#### RECORDS FOR THE TASK:
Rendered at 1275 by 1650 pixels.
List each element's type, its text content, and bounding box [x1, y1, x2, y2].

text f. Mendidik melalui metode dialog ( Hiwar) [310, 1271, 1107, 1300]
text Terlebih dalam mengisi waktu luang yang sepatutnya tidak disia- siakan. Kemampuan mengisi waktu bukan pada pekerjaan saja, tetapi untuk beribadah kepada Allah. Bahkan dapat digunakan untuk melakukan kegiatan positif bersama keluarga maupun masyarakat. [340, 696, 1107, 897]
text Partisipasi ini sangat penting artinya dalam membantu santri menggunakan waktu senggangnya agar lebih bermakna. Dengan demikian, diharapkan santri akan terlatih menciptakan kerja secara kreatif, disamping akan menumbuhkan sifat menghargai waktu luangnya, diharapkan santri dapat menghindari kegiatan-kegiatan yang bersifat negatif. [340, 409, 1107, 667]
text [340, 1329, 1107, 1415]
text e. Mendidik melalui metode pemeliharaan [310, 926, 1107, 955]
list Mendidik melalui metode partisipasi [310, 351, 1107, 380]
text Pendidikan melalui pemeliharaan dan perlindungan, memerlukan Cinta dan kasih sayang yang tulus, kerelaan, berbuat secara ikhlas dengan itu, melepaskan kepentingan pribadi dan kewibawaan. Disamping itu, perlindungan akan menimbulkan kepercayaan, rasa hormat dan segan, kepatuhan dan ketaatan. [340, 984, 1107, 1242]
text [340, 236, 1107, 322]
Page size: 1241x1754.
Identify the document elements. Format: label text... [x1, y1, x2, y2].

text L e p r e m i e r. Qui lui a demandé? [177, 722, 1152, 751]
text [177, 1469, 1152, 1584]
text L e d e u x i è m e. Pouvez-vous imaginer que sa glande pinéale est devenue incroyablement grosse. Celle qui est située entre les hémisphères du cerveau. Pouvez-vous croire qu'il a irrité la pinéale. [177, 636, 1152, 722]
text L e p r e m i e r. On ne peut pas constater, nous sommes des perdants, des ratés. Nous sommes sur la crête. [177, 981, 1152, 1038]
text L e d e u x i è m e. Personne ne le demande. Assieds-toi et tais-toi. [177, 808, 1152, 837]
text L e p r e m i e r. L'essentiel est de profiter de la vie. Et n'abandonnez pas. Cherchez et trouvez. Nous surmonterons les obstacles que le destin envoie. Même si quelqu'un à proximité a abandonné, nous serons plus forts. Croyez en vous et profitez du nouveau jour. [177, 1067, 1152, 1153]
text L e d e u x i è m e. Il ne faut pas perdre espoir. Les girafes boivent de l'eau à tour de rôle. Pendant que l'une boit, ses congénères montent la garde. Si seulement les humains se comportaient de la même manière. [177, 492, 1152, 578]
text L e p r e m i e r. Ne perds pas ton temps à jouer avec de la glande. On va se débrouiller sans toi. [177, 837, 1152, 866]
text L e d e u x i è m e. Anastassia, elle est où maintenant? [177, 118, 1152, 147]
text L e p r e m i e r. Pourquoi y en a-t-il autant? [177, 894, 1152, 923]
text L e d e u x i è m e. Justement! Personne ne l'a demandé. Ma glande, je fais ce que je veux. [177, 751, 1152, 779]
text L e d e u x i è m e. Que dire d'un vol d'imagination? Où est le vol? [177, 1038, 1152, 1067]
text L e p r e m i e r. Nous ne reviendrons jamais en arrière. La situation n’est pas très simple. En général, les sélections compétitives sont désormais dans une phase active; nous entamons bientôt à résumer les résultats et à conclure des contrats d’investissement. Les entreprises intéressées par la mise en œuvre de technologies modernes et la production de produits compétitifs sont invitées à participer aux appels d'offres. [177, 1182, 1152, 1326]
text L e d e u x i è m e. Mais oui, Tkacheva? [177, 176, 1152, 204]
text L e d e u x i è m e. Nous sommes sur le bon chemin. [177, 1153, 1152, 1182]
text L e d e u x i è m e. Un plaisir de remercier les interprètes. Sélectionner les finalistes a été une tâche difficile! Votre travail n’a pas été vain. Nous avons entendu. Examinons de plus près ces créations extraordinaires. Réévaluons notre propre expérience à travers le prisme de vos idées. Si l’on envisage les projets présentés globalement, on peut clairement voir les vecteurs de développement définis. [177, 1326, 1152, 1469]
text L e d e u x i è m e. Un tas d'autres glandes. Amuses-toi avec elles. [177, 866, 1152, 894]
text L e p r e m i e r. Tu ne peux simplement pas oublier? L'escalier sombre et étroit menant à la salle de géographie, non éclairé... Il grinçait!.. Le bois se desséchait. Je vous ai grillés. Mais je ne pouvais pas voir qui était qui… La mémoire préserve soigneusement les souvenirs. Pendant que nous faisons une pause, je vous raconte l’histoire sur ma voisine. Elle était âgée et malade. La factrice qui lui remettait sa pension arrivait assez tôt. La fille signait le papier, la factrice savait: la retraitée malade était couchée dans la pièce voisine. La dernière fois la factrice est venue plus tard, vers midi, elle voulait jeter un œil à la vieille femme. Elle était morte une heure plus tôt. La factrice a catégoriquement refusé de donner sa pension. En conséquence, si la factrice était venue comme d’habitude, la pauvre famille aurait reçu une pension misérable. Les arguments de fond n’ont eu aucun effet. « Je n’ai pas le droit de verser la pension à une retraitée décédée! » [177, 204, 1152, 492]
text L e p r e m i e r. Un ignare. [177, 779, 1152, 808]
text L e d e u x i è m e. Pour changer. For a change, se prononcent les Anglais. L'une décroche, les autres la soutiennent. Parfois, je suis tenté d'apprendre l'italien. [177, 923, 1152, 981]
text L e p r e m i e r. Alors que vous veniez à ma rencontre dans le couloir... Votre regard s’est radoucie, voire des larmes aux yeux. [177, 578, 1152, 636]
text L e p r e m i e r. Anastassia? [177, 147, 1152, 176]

#### WHAT TO PRODUCE:
Each line of the data is to be transcribed exactly.

#### ANSWER SPACE:
Rendered at 1275 by 1650 pixels.
List each element's type, its text content, and bounding box [x1, y1, x2, y2].

text f. Mendidik melalui metode dialog ( Hiwar) [310, 1271, 1107, 1300]
text Terlebih dalam mengisi waktu luang yang sepatutnya tidak disia- siakan. Kemampuan mengisi waktu bukan pada pekerjaan saja, tetapi untuk beribadah kepada Allah. Bahkan dapat digunakan untuk melakukan kegiatan positif bersama keluarga maupun masyarakat. [340, 696, 1107, 897]
text Partisipasi ini sangat penting artinya dalam membantu santri menggunakan waktu senggangnya agar lebih bermakna. Dengan demikian, diharapkan santri akan terlatih menciptakan kerja secara kreatif, disamping akan menumbuhkan sifat menghargai waktu luangnya, diharapkan santri dapat menghindari kegiatan-kegiatan yang bersifat negatif. [340, 409, 1107, 667]
text [340, 1329, 1107, 1415]
text e. Mendidik melalui metode pemeliharaan [310, 926, 1107, 955]
list Mendidik melalui metode partisipasi [310, 351, 1107, 380]
text Pendidikan melalui pemeliharaan dan perlindungan, memerlukan Cinta dan kasih sayang yang tulus, kerelaan, berbuat secara ikhlas dengan itu, melepaskan kepentingan pribadi dan kewibawaan. Disamping itu, perlindungan akan menimbulkan kepercayaan, rasa hormat dan segan, kepatuhan dan ketaatan. [340, 984, 1107, 1242]
text [340, 236, 1107, 322]
Page size: 1241x1754.
Identify the document elements. Format: label text... [x1, y1, x2, y2].

text L e p r e m i e r. Qui lui a demandé? [177, 722, 1152, 751]
text [177, 1469, 1152, 1584]
text L e d e u x i è m e. Pouvez-vous imaginer que sa glande pinéale est devenue incroyablement grosse. Celle qui est située entre les hémisphères du cerveau. Pouvez-vous croire qu'il a irrité la pinéale. [177, 636, 1152, 722]
text L e p r e m i e r. On ne peut pas constater, nous sommes des perdants, des ratés. Nous sommes sur la crête. [177, 981, 1152, 1038]
text L e d e u x i è m e. Personne ne le demande. Assieds-toi et tais-toi. [177, 808, 1152, 837]
text L e p r e m i e r. L'essentiel est de profiter de la vie. Et n'abandonnez pas. Cherchez et trouvez. Nous surmonterons les obstacles que le destin envoie. Même si quelqu'un à proximité a abandonné, nous serons plus forts. Croyez en vous et profitez du nouveau jour. [177, 1067, 1152, 1153]
text L e d e u x i è m e. Il ne faut pas perdre espoir. Les girafes boivent de l'eau à tour de rôle. Pendant que l'une boit, ses congénères montent la garde. Si seulement les humains se comportaient de la même manière. [177, 492, 1152, 578]
text L e p r e m i e r. Ne perds pas ton temps à jouer avec de la glande. On va se débrouiller sans toi. [177, 837, 1152, 866]
text L e d e u x i è m e. Anastassia, elle est où maintenant? [177, 118, 1152, 147]
text L e p r e m i e r. Pourquoi y en a-t-il autant? [177, 894, 1152, 923]
text L e d e u x i è m e. Justement! Personne ne l'a demandé. Ma glande, je fais ce que je veux. [177, 751, 1152, 779]
text L e d e u x i è m e. Que dire d'un vol d'imagination? Où est le vol? [177, 1038, 1152, 1067]
text L e p r e m i e r. Nous ne reviendrons jamais en arrière. La situation n’est pas très simple. En général, les sélections compétitives sont désormais dans une phase active; nous entamons bientôt à résumer les résultats et à conclure des contrats d’investissement. Les entreprises intéressées par la mise en œuvre de technologies modernes et la production de produits compétitifs sont invitées à participer aux appels d'offres. [177, 1182, 1152, 1326]
text L e d e u x i è m e. Mais oui, Tkacheva? [177, 176, 1152, 204]
text L e d e u x i è m e. Nous sommes sur le bon chemin. [177, 1153, 1152, 1182]
text L e d e u x i è m e. Un plaisir de remercier les interprètes. Sélectionner les finalistes a été une tâche difficile! Votre travail n’a pas été vain. Nous avons entendu. Examinons de plus près ces créations extraordinaires. Réévaluons notre propre expérience à travers le prisme de vos idées. Si l’on envisage les projets présentés globalement, on peut clairement voir les vecteurs de développement définis. [177, 1326, 1152, 1469]
text L e d e u x i è m e. Un tas d'autres glandes. Amuses-toi avec elles. [177, 866, 1152, 894]
text L e p r e m i e r. Tu ne peux simplement pas oublier? L'escalier sombre et étroit menant à la salle de géographie, non éclairé... Il grinçait!.. Le bois se desséchait. Je vous ai grillés. Mais je ne pouvais pas voir qui était qui… La mémoire préserve soigneusement les souvenirs. Pendant que nous faisons une pause, je vous raconte l’histoire sur ma voisine. Elle était âgée et malade. La factrice qui lui remettait sa pension arrivait assez tôt. La fille signait le papier, la factrice savait: la retraitée malade était couchée dans la pièce voisine. La dernière fois la factrice est venue plus tard, vers midi, elle voulait jeter un œil à la vieille femme. Elle était morte une heure plus tôt. La factrice a catégoriquement refusé de donner sa pension. En conséquence, si la factrice était venue comme d’habitude, la pauvre famille aurait reçu une pension misérable. Les arguments de fond n’ont eu aucun effet. « Je n’ai pas le droit de verser la pension à une retraitée décédée! » [177, 204, 1152, 492]
text L e p r e m i e r. Un ignare. [177, 779, 1152, 808]
text L e d e u x i è m e. Pour changer. For a change, se prononcent les Anglais. L'une décroche, les autres la soutiennent. Parfois, je suis tenté d'apprendre l'italien. [177, 923, 1152, 981]
text L e p r e m i e r. Alors que vous veniez à ma rencontre dans le couloir... Votre regard s’est radoucie, voire des larmes aux yeux. [177, 578, 1152, 636]
text L e p r e m i e r. Anastassia? [177, 147, 1152, 176]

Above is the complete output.